As for coupling, I believe that “true age,” not “chronological age,” matters most. Successful relationships occur when partners share common ground, not necessarily parity in chronological age, finances or social status, but rather self-confidence, self-sufficiency, and independence. Intergenerational relationships are as viable as any when the partners’ “true ages” are in sync. I may have less in common with older men and women who conform to their age group than I do with some Millennials. The qualities that personally attract me, especially a sense of passion and excitement about life, work, and sex, are not age-related. In fact, I have found such parity with friends, romantic partners, and sexual partners of every age.
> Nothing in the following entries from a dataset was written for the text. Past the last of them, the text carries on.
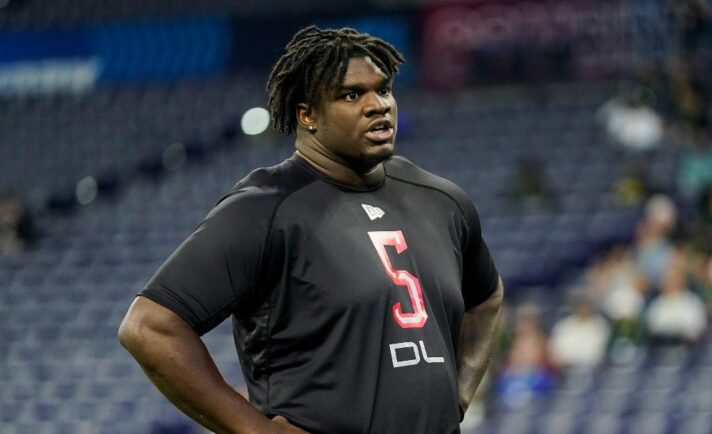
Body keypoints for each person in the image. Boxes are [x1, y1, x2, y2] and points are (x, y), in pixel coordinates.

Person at [118, 26, 503, 434]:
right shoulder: (264, 207)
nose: (378, 105)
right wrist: (255, 431)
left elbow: (487, 297)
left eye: (384, 89)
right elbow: (149, 327)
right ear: (307, 116)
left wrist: (457, 396)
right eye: (352, 95)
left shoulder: (441, 199)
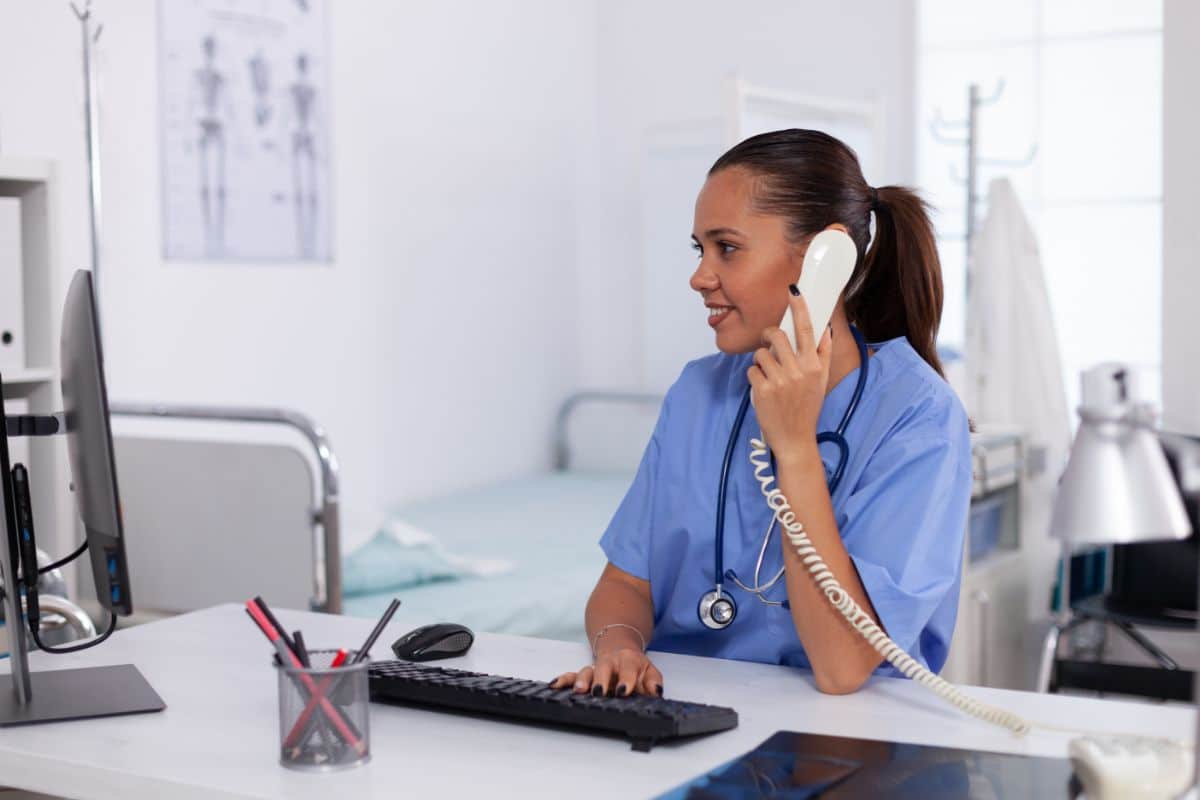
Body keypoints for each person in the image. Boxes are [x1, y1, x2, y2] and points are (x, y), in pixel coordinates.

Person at [550, 129, 971, 698]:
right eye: (700, 249)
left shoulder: (917, 416)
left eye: (727, 247)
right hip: (684, 717)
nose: (700, 276)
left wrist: (794, 446)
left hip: (843, 740)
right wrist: (620, 647)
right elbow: (626, 583)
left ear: (826, 257)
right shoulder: (699, 392)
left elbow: (842, 668)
Here’s what one gay man said in support of his 10-year relationship with a much younger partner:

“We have plenty of cultural references in common, plenty that we don’t share. One of the best upsides is that we don’t compete with each other the way age-matched couples tend to compete. Neither of us is the jealous type, and the experience and sense of security that I bring to the relationship avoids a whole other set of problems aged-matched couples can face. We’ve been fortunate to have been spared the financial struggling that often besets young couples and the enormous stress that that can put on a relationship.”

And a younger, non-gay woman commenting on her older husband, said: 

“My spouse is older and I don’t love him for any of the reasons people joke about. I love him because he is smart, funny, caring, a good-hearted man, with a lot of fine qualities. I didn’t go out in search of a daddy. I was just looking for a person to share my life with.”

Of course, there are obstacles to age-different relationships, no bigger or less than the complexities that make up any relationship. Most grow from the misunderstanding and stereotypes of age on the part of family and friends and from the lack of community support. Ageism riddles everybody’s thinking. The “Predator” myth leads to perpetuating unnecessary social boundaries, such as the taboo of intergenerational relationships, effectively denying our young people the mentorship and support possible in this type of romantic relationship from those who have more life experience. Similarly, it’s not unusual to see dating apps with profiles that say, “No one over 30,” or “Around my age only!”

Every night when I stand in front of the mirror, readying myself for bed, there is a moment when, for a few moments, I look at my image staring back at me. I take a deep breath and sing, “You make me feel so young. You make me feel there are songs to be sung… bells to be rung…”

What do you believe is your “true-age”?